Medical technology is both a marvelous benefit and a terrible curse. It can cure disease and postpone death. But at the same time it greatly increases the skyrocketing cost of our health care system.
The constant introduction of new medical devices and procedures and wonder drugs accounts for half of the 7 percent annual increase in our total health care cost.
Curtailment of waste, fraud and abuse sounds sensible but has little promise of success. The main — and correctable — source of the cost increase is the seemingly endless flow of expensive new drugs, devices and procedures: cancer and Alzheimer drugs, all sorts of imaging devices, cardiology procedures, and the replacement of knees, hips, shoulders and other body parts.
Yet almost nobody — not patients, not physicians, not hospitals, not academic analysts, not government officials, not industry and certainly not members of Congress — dare tread such treacherous ground and question the nearly universal belief that “no matter what the cost,” “there is never enough” and “better safe than sorry.”
One who does seriously consider this cost-benefit crisis is Daniel Callahan, a research scholar, whose book, “Taming the Beloved Beast: How Medical Technology Costs Are Destroying Our Health Care System,” was published this month by Princeton University Press. He is a specialist on ethics and health policy and the author of 41 books. He lives in Hastings-on-Hudson, N.Y., and spends his summers on Little Cranberry Island.
Dr. Callahan concentrates on what he calls “the use and over-use of technology,” especially when devices have only a minimum or speculative prospect of success and when they can extend an elderly person’s life by only a few weeks or months. He compares the agony of seeing loved ones suffer with the death of multitudes through an underfunded national system.
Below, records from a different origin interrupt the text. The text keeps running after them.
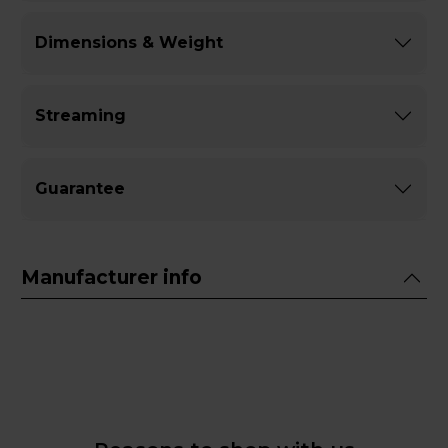
Dimensions & Weight
Streaming
Guarantee
Manufacturer info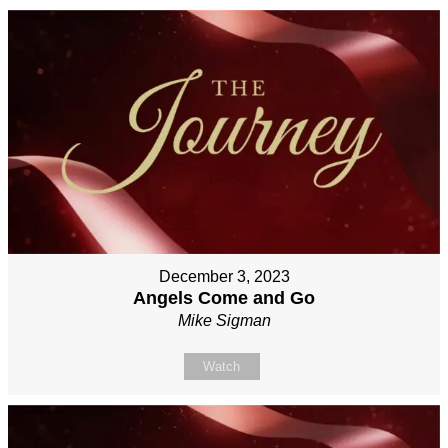
December 3, 2023
Angels Come and Go
Mike Sigman
Watch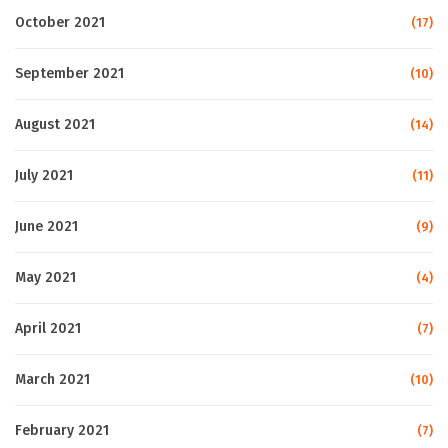
October 2021
(17)
September 2021
(10)
August 2021
(14)
July 2021
(11)
June 2021
(9)
May 2021
(4)
April 2021
(7)
March 2021
(10)
February 2021
(7)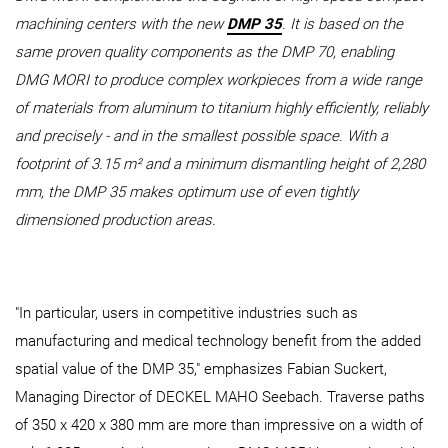
machining centers with the new
DMP 35
. It is based on the
same proven quality components as the DMP 70, enabling
DMG MORI to produce complex workpieces from a wide range
of materials from aluminum to titanium highly efficiently, reliably
and precisely - and in the smallest possible space. With a
footprint of 3.15 m² and a minimum dismantling height of 2,280
mm, the DMP 35 makes optimum use of even tightly
dimensioned production areas.
"In particular, users in competitive industries such as
manufacturing and medical technology benefit from the added
spatial value of the DMP 35," emphasizes Fabian Suckert,
Managing Director of DECKEL MAHO Seebach. Traverse paths
of 350 x 420 x 380 mm are more than impressive on a width of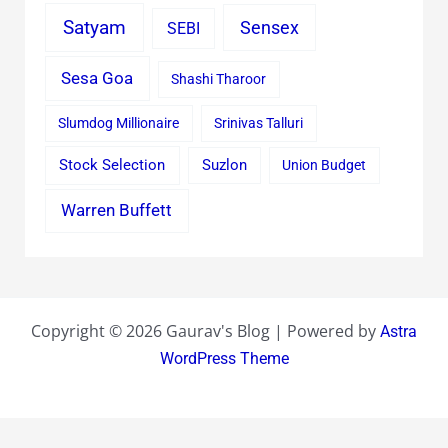
Satyam
Sensex
SEBI
Sesa Goa
Shashi Tharoor
Slumdog Millionaire
Srinivas Talluri
Stock Selection
Suzlon
Union Budget
Warren Buffett
Copyright © 2026 Gaurav's Blog | Powered by
Astra
WordPress Theme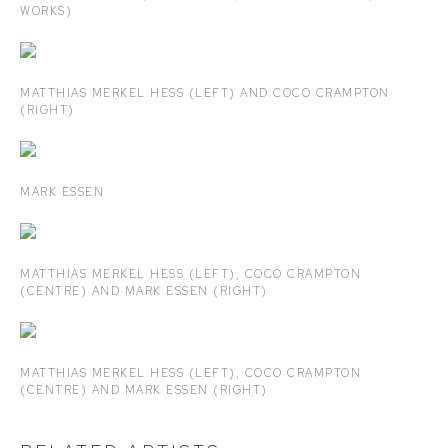
WORKS)
MATTHIAS MERKEL HESS (LEFT) AND COCO CRAMPTON
(RIGHT)
MARK ESSEN
MATTHIAS MERKEL HESS (LEFT), COCO CRAMPTON
(CENTRE) AND MARK ESSEN (RIGHT)
MATTHIAS MERKEL HESS (LEFT), COCO CRAMPTON
(CENTRE) AND MARK ESSEN (RIGHT)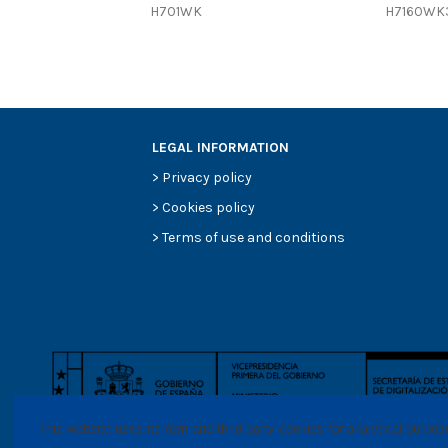
H701WK
H7160WK
Efficiency Beta 200
Style
Media type
Primary application
LEGAL INFORMATION
>
Privacy policy
>
Cookies policy
>
Terms of use and conditions
This website uses its own and thrid party cookies for analytical purpo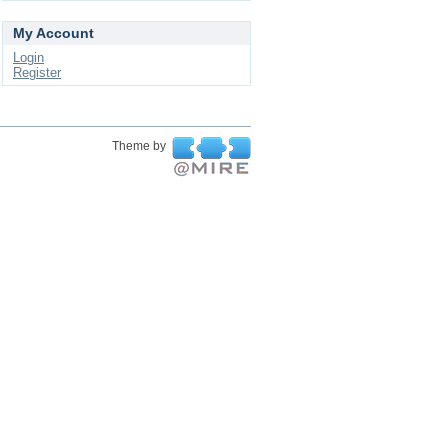
My Account
Login
Register
Theme by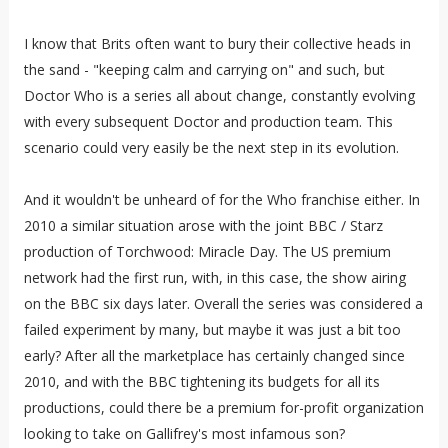
I know that Brits often want to bury their collective heads in
the sand - "keeping calm and carrying on" and such, but
Doctor Who is a series all about change, constantly evolving
with every subsequent Doctor and production team. This
scenario could very easily be the next step in its evolution.
And it wouldn't be unheard of for the Who franchise either. In
2010 a similar situation arose with the joint BBC / Starz
production of Torchwood: Miracle Day. The US premium
network had the first run, with, in this case, the show airing
on the BBC six days later. Overall the series was considered a
failed experiment by many, but maybe it was just a bit too
early? After all the marketplace has certainly changed since
2010, and with the BBC tightening its budgets for all its
productions, could there be a premium for-profit organization
looking to take on Gallifrey's most infamous son?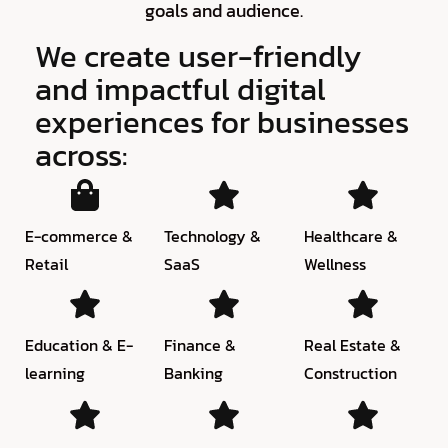
goals and audience.
We create user-friendly
and impactful digital
experiences for businesses
across:
E-commerce &
Technology &
Healthcare &
Retail
SaaS
Wellness
Education & E-
Finance &
Real Estate &
learning
Banking
Construction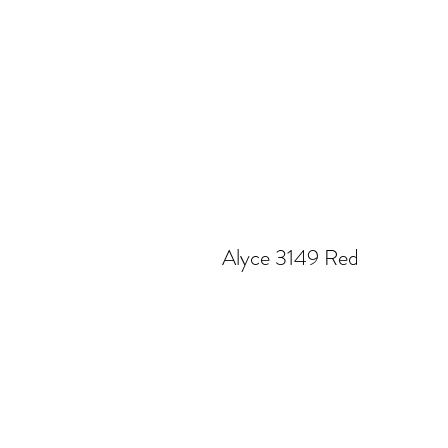
Alyce 3149 Red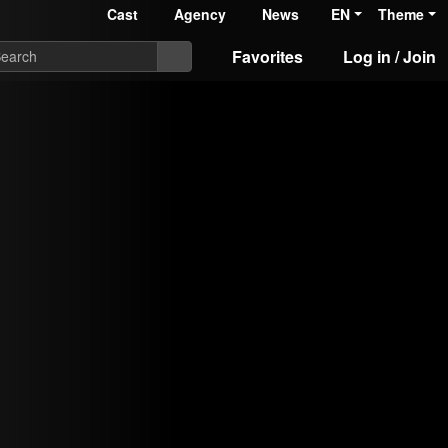
Cast
Agency
News
EN
Theme
Favorites
Log in / Join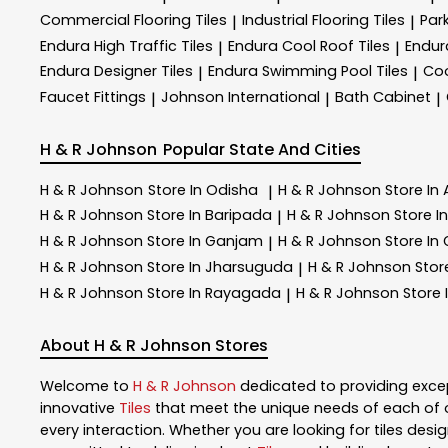
Commercial Flooring Tiles
Industrial Flooring Tiles
Park
|
|
Endura High Traffic Tiles
Endura Cool Roof Tiles
Endur
|
|
Endura Designer Tiles
Endura Swimming Pool Tiles
Coo
|
|
Faucet Fittings
Johnson International
Bath Cabinet
|
|
|
H & R Johnson
Popular State And Cities
H & R Johnson
Store In Odisha
H & R Johnson
Store In
|
H & R Johnson
Store In Baripada
H & R Johnson
Store 
|
H & R Johnson
Store In Ganjam
H & R Johnson
Store In
|
H & R Johnson
Store In Jharsuguda
H & R Johnson
Stor
|
H & R Johnson
Store In Rayagada
H & R Johnson
Store 
|
About H & R Johnson Stores
Welcome to
H & R Johnson
dedicated to providing exce
innovative
Tiles
that meet the unique needs of each of 
every interaction. Whether you are looking for tiles design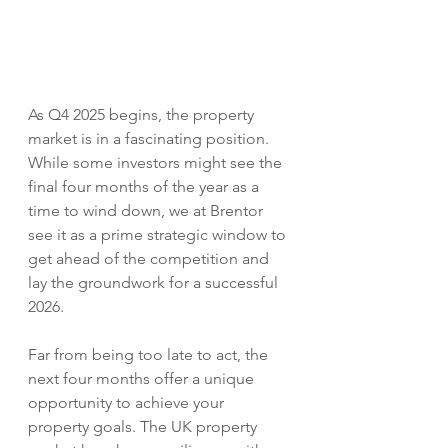
As Q4 2025 begins, the property 
market is in a fascinating position. 
While some investors might see the 
final four months of the year as a 
time to wind down, we at Brentor 
see it as a prime strategic window to 
get ahead of the competition and 
lay the groundwork for a successful 
2026.
Far from being too late to act, the 
next four months offer a unique 
opportunity to achieve your 
property goals. The UK property 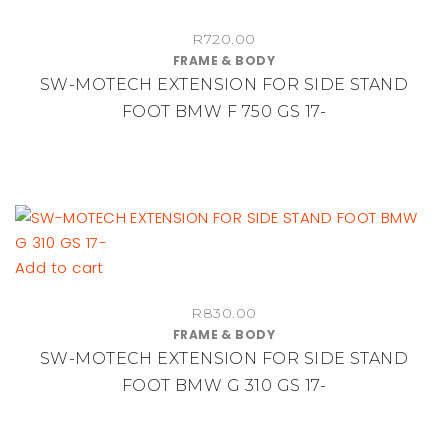
R
720.00
FRAME & BODY
SW-MOTECH EXTENSION FOR SIDE STAND
FOOT BMW F 750 GS 17-
Add to cart
R
830.00
FRAME & BODY
SW-MOTECH EXTENSION FOR SIDE STAND
FOOT BMW G 310 GS 17-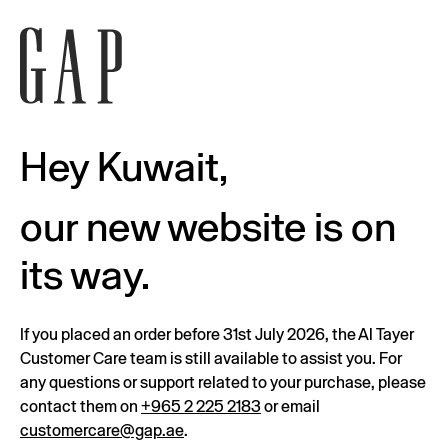
Hey Kuwait,
our new website is on
its way.
If you placed an order before 31st July 2026, the Al Tayer
Customer Care team is still available to assist you. For
any questions or support related to your purchase, please
contact them on
+965 2 225 2183
or email
customercare@gap.ae
.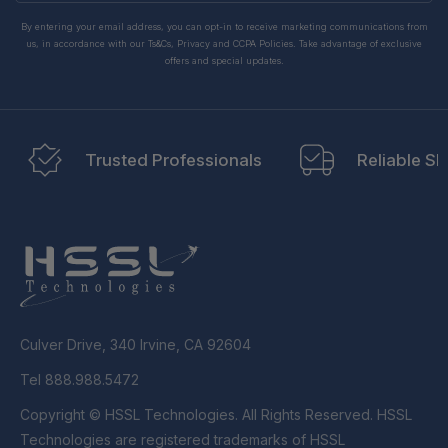
By entering your email address, you can opt-in to receive marketing communications from
us, in accordance with our Ts&Cs, Privacy and CCPA Policies. Take advantage of exclusive
offers and special updates.
Trusted Professionals
Reliable Sh
Culver Drive, 340 Irvine, CA 92604
Tel 888.988.5472
Copyright © HSSL Technologies. All Rights Reserved. HSSL
Technologies are registered trademarks of HSSL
He explains the almost uniquely American preoccupation with always new and better medical technology in terms of pressure by what could be called the medical-industrial complex with its high-pressure advertising and promotion of new and scary ailments and expensive therapies to deal with them. Patients demand what they are taught to believe are the best and the latest. Direct-to-consumer medical advertising is rejected by every other country in the world except New Zealand.
Callahan’s solution is not rationing of medical technology. Instead, he proposes a cost-control campaign, required economic impact statements by industry, a federal cost control office that would assess medical technology and “commend rather than command” cost control strategies. He would provide incentives and higher pay for primary care and family medicine physicians with emphasis on low-cost treatments and technologies and disease prevention.
As Congress tries to shape a new health care system, it will do well to consider Dr. Callahan’s analysis and proposals.